TASK INSTRUCTIONS ▸
Write out the text lines of every row below word for word, leaving out the pictures.

--- Begin EXCERPTED RECORDS ---

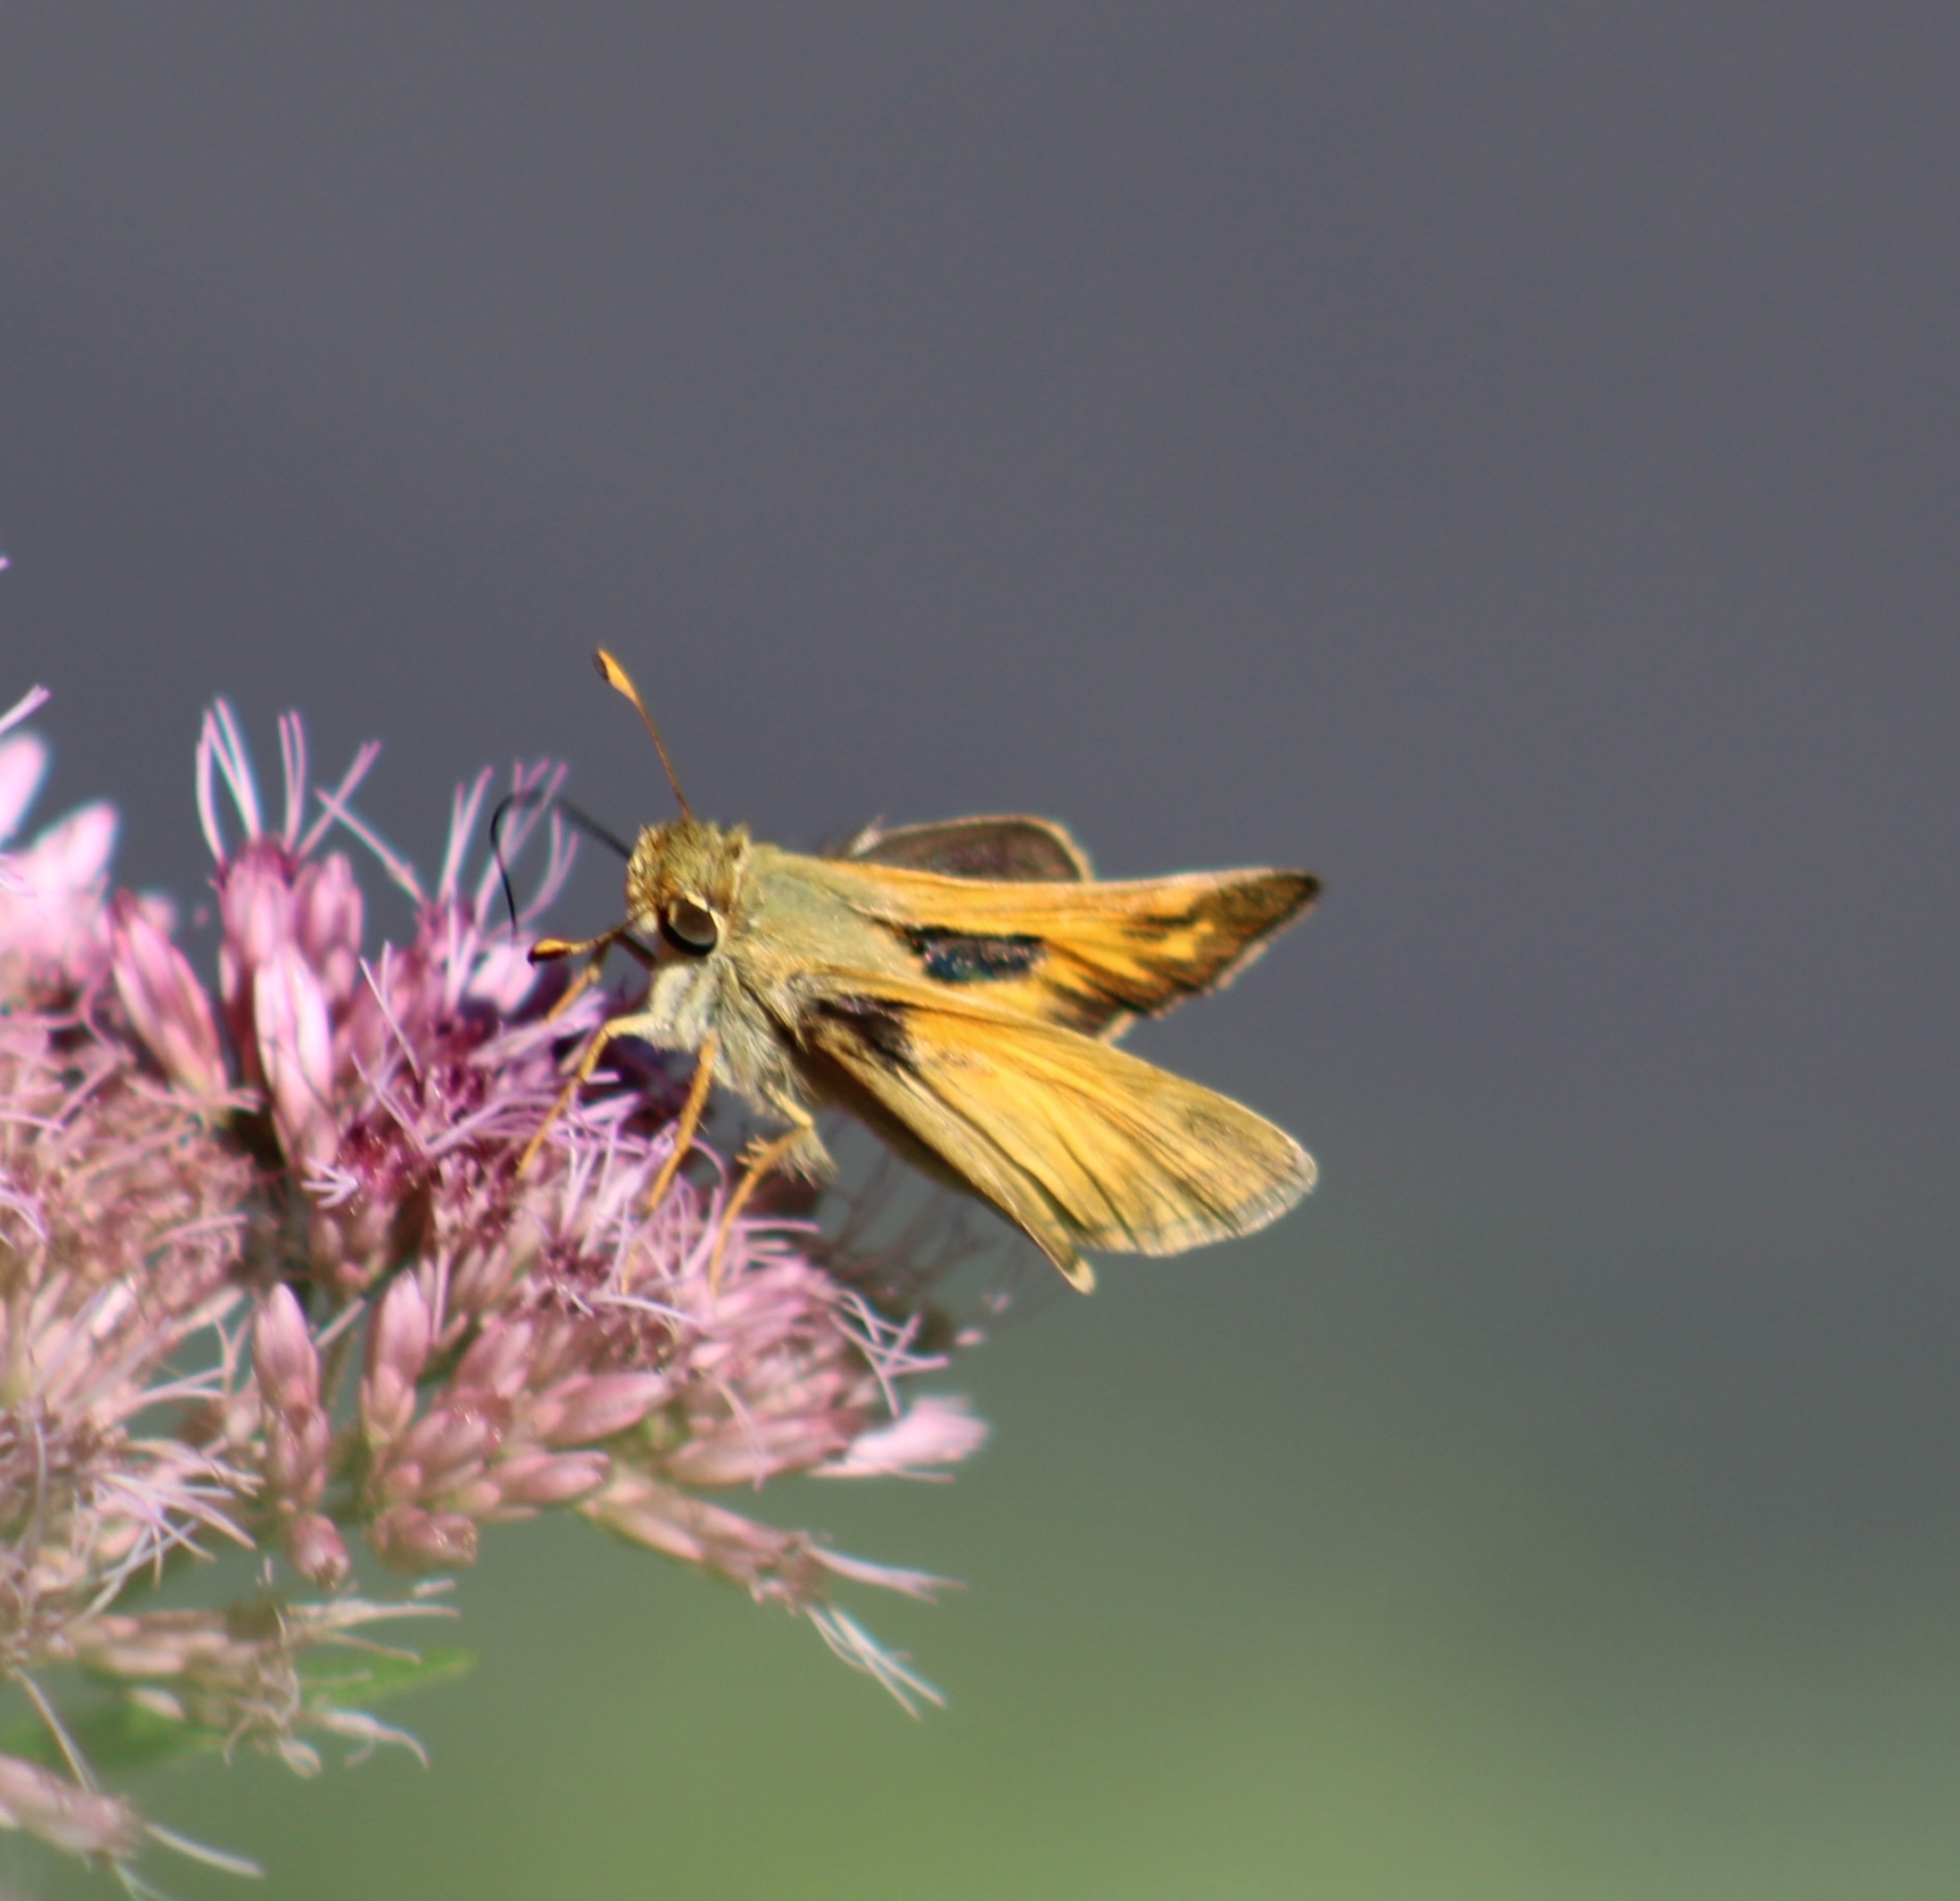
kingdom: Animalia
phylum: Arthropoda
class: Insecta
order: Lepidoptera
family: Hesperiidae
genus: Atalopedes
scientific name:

--- End EXCERPTED RECORDS ---

WRITTEN SOLUTION ▸
kingdom: Animalia
phylum: Arthropoda
class: Insecta
order: Lepidoptera
family: Hesperiidae
genus: Atalopedes
scientific name:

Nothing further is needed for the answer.